Shane: [i]To put it another way, having simply gone to college doesn’t qualify one to be a college educator, but a college educator probably has a much broader perspective on educating all students, whether pre-college or college.[/i]
Having taught at the college level, I can offer these perspectives.
Sure you can understand where some students will end up, but college is a self-selecting population. You don’t see who is not there, and hence you don’t appreciate the alternative pathways and struggles that non-college-bound students take.
K-12 is compulsory, so you see nearly every kid in the community who comes through the door, college is optional.
K-12 you’re dealing with kids mostly under 18; in college you’re dealing with adults.
In K-12 you address and work directly with the student, but you’re also interacting with their parents. In college it’s mostly just the adult students.
In K-12 you deal with students who may not choose to go to college. How do you meet their needs vs. those who are on a college trajectory.
From a teaching perspective, there is a much bigger burden of classroom management in K-12 than in college. There is a lot more scrutiny of K-12 teaching than college. There is generally less pay to teach K-12 than college. To think that college level teaching experience uniquely qualifies one to understand K-12 issues is excessive arrogance.
Mr.Toad: [i]If that were true how come so many extra fees have passed with more than 2/3 in Davis? [/i]
Notice, [i]sir[/i], that I wrote “Around 1/3.” Measure A passed in 2011 with 67.2% of the vote. Measure C passed in 2012 with 72.3% of the vote. However [i]you[/i] want to parse it, there is a sizable anti-tax group alive and well in Davis, and they may very well throw their support behind Granda.
WDF1: [i]To think that college level teaching experience uniquely qualifies one to understand K-12 issues is excessive arrogance.[/i]

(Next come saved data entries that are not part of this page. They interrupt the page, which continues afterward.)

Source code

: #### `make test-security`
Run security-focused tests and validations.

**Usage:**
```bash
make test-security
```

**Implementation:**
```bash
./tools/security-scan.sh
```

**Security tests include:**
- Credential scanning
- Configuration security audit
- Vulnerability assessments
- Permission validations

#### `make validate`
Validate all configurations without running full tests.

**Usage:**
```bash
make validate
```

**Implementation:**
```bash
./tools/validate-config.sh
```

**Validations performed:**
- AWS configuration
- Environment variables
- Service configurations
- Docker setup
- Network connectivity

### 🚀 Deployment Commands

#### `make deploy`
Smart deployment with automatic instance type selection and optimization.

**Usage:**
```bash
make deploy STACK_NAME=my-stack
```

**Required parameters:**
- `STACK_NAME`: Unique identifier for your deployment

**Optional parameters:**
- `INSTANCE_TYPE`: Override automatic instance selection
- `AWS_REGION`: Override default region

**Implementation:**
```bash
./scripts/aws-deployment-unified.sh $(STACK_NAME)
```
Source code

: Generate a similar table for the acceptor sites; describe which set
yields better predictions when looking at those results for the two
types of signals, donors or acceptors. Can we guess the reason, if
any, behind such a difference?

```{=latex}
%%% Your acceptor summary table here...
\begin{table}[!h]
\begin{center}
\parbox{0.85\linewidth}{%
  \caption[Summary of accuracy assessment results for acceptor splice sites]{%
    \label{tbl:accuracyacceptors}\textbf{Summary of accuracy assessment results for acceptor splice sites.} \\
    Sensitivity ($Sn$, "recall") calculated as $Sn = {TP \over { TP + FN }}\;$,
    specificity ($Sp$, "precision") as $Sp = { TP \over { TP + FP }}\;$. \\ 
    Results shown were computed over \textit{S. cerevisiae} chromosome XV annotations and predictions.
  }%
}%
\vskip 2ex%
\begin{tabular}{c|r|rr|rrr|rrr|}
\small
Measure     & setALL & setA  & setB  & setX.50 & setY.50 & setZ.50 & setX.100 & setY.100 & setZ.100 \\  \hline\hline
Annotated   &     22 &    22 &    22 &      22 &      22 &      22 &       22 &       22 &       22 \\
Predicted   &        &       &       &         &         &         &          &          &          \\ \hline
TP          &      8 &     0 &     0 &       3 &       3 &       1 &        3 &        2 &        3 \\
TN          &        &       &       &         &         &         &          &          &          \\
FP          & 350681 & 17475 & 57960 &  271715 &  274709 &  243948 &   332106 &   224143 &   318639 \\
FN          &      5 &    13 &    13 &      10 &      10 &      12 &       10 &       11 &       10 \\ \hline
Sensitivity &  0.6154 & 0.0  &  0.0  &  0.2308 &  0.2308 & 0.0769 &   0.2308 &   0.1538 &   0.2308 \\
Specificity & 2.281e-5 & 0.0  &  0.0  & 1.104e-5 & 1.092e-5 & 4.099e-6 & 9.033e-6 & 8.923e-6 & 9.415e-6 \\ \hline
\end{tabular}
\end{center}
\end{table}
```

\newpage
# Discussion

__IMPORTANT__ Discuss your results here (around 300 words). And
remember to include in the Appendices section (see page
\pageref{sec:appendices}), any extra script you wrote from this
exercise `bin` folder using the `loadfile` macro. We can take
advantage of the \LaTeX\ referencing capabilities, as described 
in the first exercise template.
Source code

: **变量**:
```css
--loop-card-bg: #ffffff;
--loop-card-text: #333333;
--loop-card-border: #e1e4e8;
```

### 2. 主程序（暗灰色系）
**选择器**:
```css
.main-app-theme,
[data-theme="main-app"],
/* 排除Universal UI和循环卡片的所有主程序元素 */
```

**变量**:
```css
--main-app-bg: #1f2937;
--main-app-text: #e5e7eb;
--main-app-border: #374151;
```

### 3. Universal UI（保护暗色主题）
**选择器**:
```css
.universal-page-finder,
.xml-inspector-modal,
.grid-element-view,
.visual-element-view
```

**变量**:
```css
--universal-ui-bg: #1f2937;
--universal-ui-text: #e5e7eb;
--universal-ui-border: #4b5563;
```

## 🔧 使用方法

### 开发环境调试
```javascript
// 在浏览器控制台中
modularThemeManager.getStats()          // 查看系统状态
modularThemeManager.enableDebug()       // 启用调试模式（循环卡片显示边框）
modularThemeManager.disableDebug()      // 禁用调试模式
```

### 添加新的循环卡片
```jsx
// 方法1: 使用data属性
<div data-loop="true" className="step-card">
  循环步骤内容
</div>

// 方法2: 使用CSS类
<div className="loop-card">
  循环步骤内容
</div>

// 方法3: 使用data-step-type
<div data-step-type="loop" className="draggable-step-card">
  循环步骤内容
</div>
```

You seem defensive. I looked back over my posting and nowhere did I say “uniquely qualifies.” I did say it’s debatable, which you have now confirmed. I did say that a college educator probably has a broader perspective on educating all students because they see the [i]products[/i] of K-12 education, and if that is “excessive arrogance” then so be it. The variety of students that one sees in a junior college, for example, is enormous, and because all Californians can go to junior colleges that kind of higher-level perspective should be considered an [i]asset[/i] (certainly not a detriment, and your comments suggest you see this as either/or). Your points about “In K-12” are well taken, but they seem to be describing K-12 teachers, and that’s not the same as someone on a school board. I haven’t gone over everyone’s biography, but I don’t remember any of the top three fundraisers in this race being K-12 teachers. So I think your points would be more germane if some or all of them were (that would make them vastly more qualified), because no one is questioning the enormity of the contributions that public school teachers make.
Shane: [i] I did say that a college educator probably has a broader perspective on educating all students because they see the products of K-12 education,[/i]
Not all the products, only the ones that happen to come their way.
If I seem defensive, it is probably because I have engaged in a lot of on site K-12 volunteer work for the past few years, and I see where many of my previous assumptions (which seem to resemble yours) have changed. I also think volunteer work has been undervalued by many as worthwhile experience in a school board candidate. On this point I do appreciate Sherman’s value as a candidate, though I’m not convinced she has a grasp on the issues that get discussed in school board meetings.